Records for the exercise:
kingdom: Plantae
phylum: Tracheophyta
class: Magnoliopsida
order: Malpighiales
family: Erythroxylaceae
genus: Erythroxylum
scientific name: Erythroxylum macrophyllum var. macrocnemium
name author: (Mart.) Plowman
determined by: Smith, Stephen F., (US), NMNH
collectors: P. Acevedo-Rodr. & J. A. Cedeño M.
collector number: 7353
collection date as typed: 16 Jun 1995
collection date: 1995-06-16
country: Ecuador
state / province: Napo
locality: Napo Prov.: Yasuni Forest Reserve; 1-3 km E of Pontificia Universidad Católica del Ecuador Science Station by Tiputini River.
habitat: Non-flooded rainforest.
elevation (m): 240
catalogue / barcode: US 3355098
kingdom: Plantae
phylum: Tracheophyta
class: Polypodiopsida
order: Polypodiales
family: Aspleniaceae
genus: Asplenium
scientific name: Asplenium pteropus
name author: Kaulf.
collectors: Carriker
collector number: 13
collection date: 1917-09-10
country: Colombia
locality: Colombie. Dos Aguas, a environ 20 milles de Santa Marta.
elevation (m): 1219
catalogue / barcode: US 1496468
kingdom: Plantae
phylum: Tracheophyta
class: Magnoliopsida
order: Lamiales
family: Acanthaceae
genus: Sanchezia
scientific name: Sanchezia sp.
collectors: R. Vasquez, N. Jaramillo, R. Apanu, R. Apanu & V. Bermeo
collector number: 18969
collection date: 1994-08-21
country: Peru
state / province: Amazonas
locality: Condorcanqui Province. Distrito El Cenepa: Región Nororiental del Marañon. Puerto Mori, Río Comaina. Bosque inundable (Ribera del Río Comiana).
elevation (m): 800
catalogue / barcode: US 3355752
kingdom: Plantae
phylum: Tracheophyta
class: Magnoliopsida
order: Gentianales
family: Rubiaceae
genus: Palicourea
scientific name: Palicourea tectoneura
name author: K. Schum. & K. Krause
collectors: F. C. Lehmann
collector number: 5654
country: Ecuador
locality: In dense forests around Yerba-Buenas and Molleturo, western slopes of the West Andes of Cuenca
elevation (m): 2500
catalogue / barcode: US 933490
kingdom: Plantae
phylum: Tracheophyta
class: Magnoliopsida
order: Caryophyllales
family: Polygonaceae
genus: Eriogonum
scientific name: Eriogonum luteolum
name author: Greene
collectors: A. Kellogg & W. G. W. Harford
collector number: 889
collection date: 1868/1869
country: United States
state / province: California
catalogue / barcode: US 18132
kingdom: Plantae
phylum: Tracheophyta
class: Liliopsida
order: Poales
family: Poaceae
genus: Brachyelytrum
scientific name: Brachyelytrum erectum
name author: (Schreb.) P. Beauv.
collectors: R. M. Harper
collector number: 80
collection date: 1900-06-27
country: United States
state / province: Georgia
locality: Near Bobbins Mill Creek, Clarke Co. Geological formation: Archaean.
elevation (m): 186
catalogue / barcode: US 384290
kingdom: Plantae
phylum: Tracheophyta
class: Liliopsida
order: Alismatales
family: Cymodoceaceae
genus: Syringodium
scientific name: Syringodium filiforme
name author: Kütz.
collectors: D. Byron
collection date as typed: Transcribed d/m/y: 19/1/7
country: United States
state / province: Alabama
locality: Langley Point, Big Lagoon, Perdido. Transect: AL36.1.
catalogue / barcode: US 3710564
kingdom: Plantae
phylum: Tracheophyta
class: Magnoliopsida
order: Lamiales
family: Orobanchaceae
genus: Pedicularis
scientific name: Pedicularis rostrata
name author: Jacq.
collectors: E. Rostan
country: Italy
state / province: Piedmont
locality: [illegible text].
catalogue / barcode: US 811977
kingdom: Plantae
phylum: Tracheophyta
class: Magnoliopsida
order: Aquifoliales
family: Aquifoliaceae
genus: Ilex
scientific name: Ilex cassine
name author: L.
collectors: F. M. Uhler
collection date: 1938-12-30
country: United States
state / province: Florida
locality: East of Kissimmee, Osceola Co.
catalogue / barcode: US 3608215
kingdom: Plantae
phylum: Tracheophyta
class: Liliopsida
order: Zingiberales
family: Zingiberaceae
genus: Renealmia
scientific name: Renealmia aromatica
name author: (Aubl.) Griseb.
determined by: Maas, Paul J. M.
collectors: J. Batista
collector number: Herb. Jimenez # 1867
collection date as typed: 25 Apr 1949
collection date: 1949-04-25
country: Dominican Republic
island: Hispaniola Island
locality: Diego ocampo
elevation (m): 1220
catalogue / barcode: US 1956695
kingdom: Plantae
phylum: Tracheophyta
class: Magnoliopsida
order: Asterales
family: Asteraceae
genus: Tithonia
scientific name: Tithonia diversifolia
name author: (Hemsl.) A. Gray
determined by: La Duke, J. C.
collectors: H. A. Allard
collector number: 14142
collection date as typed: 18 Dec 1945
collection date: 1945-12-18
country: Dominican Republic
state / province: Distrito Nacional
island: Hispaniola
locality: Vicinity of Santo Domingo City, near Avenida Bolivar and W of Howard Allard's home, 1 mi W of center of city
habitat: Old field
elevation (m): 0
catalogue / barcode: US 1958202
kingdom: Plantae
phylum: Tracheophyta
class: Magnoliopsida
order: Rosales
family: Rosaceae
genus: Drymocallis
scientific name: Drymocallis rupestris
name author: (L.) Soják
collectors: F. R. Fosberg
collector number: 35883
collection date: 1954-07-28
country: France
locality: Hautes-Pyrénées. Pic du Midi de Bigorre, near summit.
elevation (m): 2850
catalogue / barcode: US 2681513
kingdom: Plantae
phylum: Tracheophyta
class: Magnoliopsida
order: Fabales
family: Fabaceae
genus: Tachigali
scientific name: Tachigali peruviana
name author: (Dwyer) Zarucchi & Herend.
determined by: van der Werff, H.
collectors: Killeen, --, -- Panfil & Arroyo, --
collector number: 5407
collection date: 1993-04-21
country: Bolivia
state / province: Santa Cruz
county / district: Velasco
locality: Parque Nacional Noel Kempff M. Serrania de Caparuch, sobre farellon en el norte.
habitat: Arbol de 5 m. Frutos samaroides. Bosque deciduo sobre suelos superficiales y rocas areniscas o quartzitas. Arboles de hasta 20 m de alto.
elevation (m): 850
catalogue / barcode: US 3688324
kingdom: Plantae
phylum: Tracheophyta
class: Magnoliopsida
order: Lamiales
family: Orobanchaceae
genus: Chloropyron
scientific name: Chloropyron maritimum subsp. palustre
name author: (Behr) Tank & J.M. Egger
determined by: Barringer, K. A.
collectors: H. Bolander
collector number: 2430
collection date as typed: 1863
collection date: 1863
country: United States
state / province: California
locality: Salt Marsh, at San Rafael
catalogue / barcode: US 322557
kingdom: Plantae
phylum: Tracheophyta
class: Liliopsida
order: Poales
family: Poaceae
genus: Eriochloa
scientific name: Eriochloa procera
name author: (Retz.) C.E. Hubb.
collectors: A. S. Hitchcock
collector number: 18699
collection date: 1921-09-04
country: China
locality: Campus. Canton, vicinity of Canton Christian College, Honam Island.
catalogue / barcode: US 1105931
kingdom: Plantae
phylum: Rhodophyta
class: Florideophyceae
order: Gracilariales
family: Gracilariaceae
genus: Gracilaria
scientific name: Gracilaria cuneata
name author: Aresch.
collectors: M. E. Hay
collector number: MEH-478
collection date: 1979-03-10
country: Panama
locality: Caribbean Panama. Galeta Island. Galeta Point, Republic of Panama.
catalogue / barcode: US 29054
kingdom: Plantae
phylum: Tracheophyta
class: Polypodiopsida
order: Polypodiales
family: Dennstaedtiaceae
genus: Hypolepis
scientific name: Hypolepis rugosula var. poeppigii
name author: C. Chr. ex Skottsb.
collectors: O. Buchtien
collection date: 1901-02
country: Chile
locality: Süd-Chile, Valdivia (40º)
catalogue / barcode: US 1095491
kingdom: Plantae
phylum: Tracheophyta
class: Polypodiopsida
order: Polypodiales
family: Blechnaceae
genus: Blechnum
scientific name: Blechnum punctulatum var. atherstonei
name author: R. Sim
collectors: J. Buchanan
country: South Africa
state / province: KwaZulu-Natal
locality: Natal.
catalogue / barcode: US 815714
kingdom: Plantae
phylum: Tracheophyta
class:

Directive: Begin at the line with "collector number: 5407" and stop after the line with "genus: Chloropyron". Switch "elevation (m)" to "altitude (m)" in those rows and give only those lines, with nothing else altered.

Response to this exercise:
collector number: 5407
collection date: 1993-04-21
country: Bolivia
state / province: Santa Cruz
county / district: Velasco
locality: Parque Nacional Noel Kempff M. Serrania de Caparuch, sobre farellon en el norte.
habitat: Arbol de 5 m. Frutos samaroides. Bosque deciduo sobre suelos superficiales y rocas areniscas o quartzitas. Arboles de hasta 20 m de alto.
altitude (m): 850
catalogue / barcode: US 3688324
kingdom: Plantae
phylum: Tracheophyta
class: Magnoliopsida
order: Lamiales
family: Orobanchaceae
genus: Chloropyron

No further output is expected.